EXERCISE
Copy out each line containing "heißt" from the entries below.
= Beginning of Section =
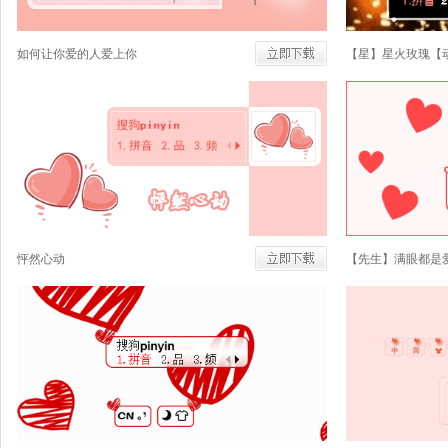
如何让你爱的人爱上你
【星】星火玫瑰【
怦然心动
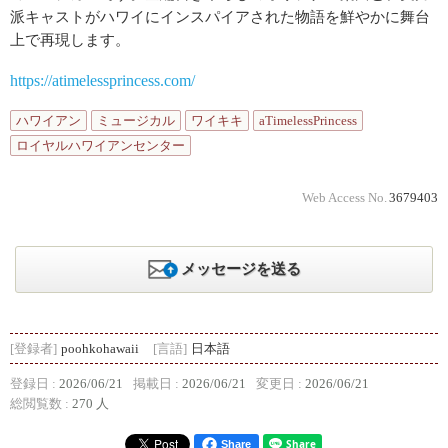
派キャストがハワイにインスパイアされた物語を鮮やかに舞台
上で再現します。
https://atimelessprincess.com/
ハワイアン
ミュージカル
ワイキキ
aTimelessPrincess
ロイヤルハワイアンセンター
Web Access No.
3679403
メッセージを送る
[登録者]
poohkohawaii
[言語]
日本語
登録日 :
2026/06/21
掲載日 :
2026/06/21
変更日 :
2026/06/21
総閲覧数 :
270 人
Share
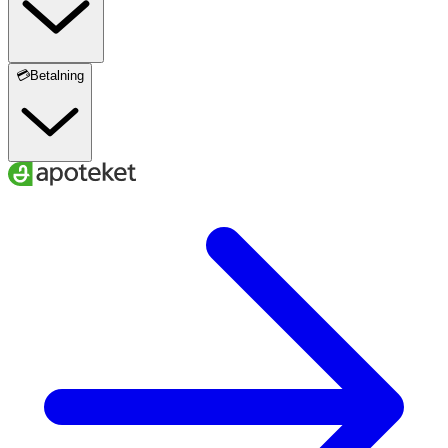
💳Betalning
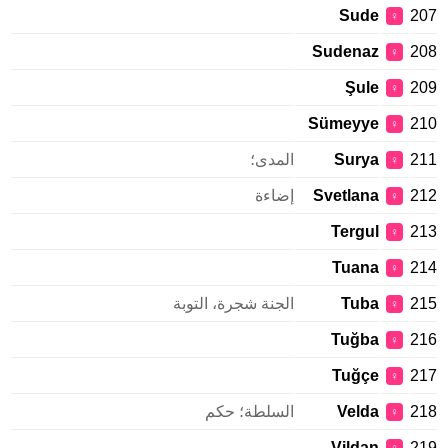
Sude
207
♀
Sudenaz
208
♀
Şule
209
♀
Sümeyye
210
♀
211
Surya
المدى؛
♀
212
Svetlana
إضاءة
♀
Tergul
213
♀
Tuana
214
♀
215
Tuba
الجنة شجرة، التوبة
♀
Tuğba
216
♀
Tuğçe
217
♀
218
Velda
السلطة؛ حكم
♀
Vildan
219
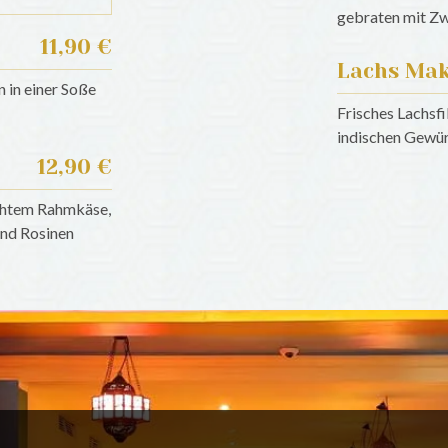
gebraten mit Zw
11,90 €
Lachs Ma
 in einer Soße
Frisches Lachsfil
indischen Gewürz
12,90 €
chtem Rahmkäse,
und Rosinen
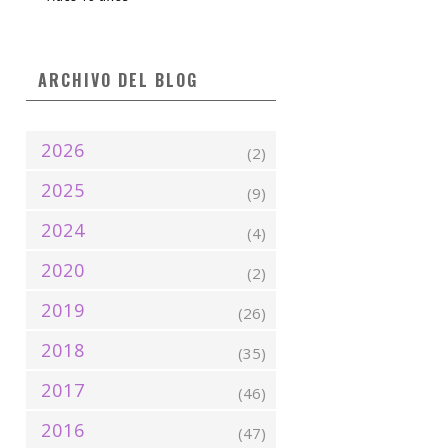
ARCHIVO DEL BLOG
2026
(2)
2025
(9)
2024
(4)
2020
(2)
2019
(26)
2018
(35)
2017
(46)
2016
(47)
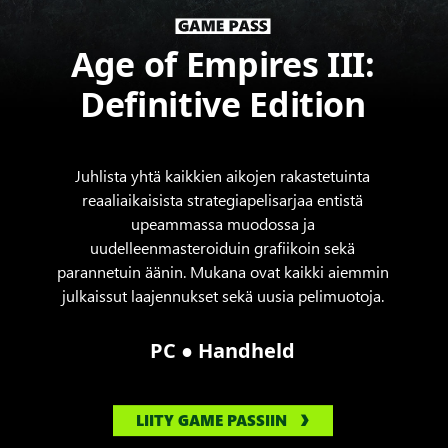
Age of Empires III:
Definitive Edition
Juhlista yhtä kaikkien aikojen rakastetuinta
reaaliaikaisista strategiapelisarjaa entistä
upeammassa muodossa ja
uudelleenmasteroiduin grafiikoin sekä
parannetuin äänin. Mukana ovat kaikki aiemmin
julkaissut laajennukset sekä uusia pelimuotoja.
●
PC
Handheld
LIITY GAME PASSIIN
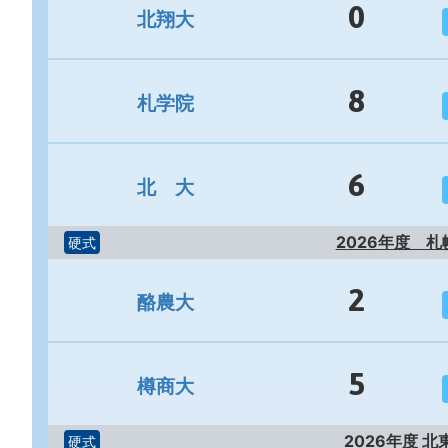
0
北翔大
8
札学院
6
北 大
2026年度 
硬式
2
酪農大
5
樽商大
2026年度 
硬式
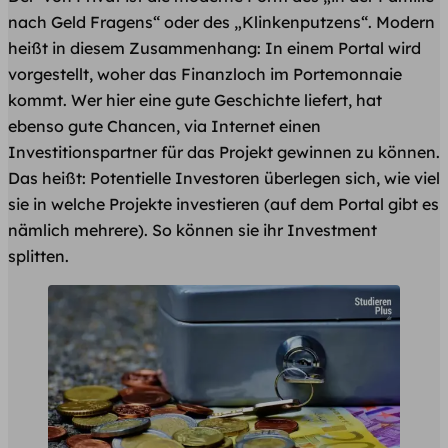
nach Geld Fragens“ oder des „Klinkenputzens“. Modern
heißt in diesem Zusammenhang: In einem Portal wird
vorgestellt, woher das Finanzloch im Portemonnaie
kommt. Wer hier eine gute Geschichte liefert, hat
ebenso gute Chancen, via Internet einen
Investitionspartner für das Projekt gewinnen zu können.
Das heißt: Potentielle Investoren überlegen sich, wie viel
sie in welche Projekte investieren (auf dem Portal gibt es
nämlich mehrere). So können sie ihr Investment
splitten.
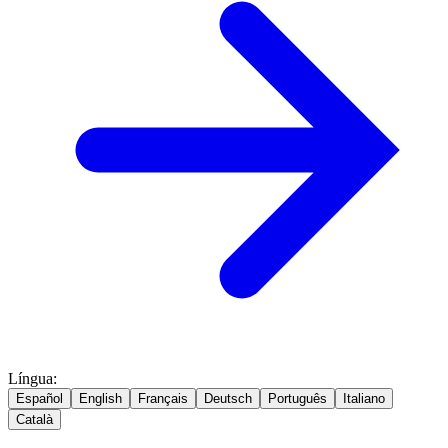
Língua
:
Español
English
Français
Deutsch
Português
Italiano
Català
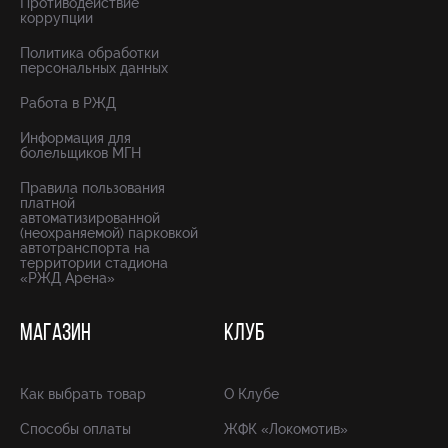
Противодействие
коррупции
Политика обработки
персональных данных
Работа в РЖД
Информация для
болельщиков МГН
Правила пользования
платной
автоматизированной
(неохраняемой) парковкой
автотранспорта на
территории стадиона
«РЖД Арена»
МАГАЗИН
КЛУБ
Как выбрать товар
О Клубе
Способы оплаты
ЖФК «Локомотив»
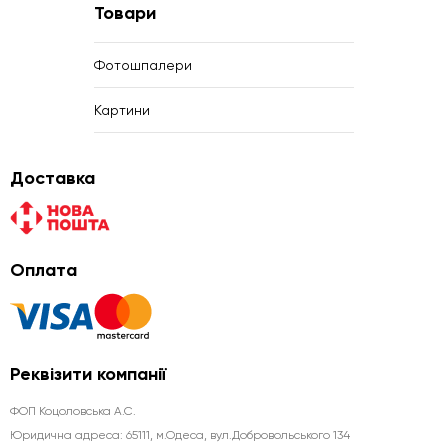
Товари
Фотошпалери
Картини
Доставка
Оплата
Реквізити компанії
ФОП Коцоловська А.С.
Юридична aдреса: 65111, м.Одеса, вул.Добровольського 134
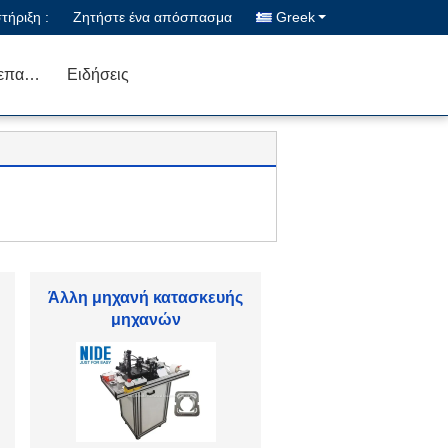
ήριξη :
Ζητήστε ένα απόσπασμα
Greek
Μας ελάτε σε επαφή με
Ειδήσεις
Ανταλλακτικά ηλεκτρικών
κινητήρων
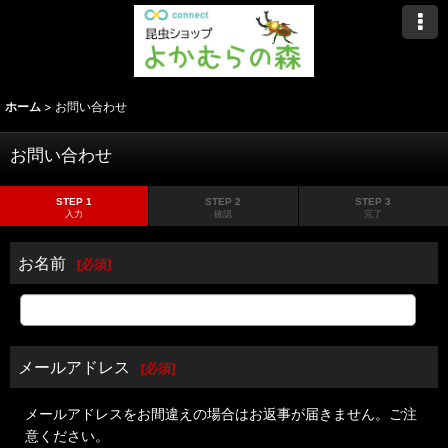
ホーム
>
お問い合わせ
お問い合わせ
STEP 1
STEP 2
STEP 3
入力
確認
完了
お名前
[
必須
]
メールアドレス
[
必須
]
メールアドレスをお間違えの場合はお返事が届きません。ご注
意ください。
= End of Section =
SOLUTION FOR THIS PROBLEM
heißt in diesem Zusammenhang: In einem Portal wird
Das heißt: Potentielle Investoren überlegen sich, wie viel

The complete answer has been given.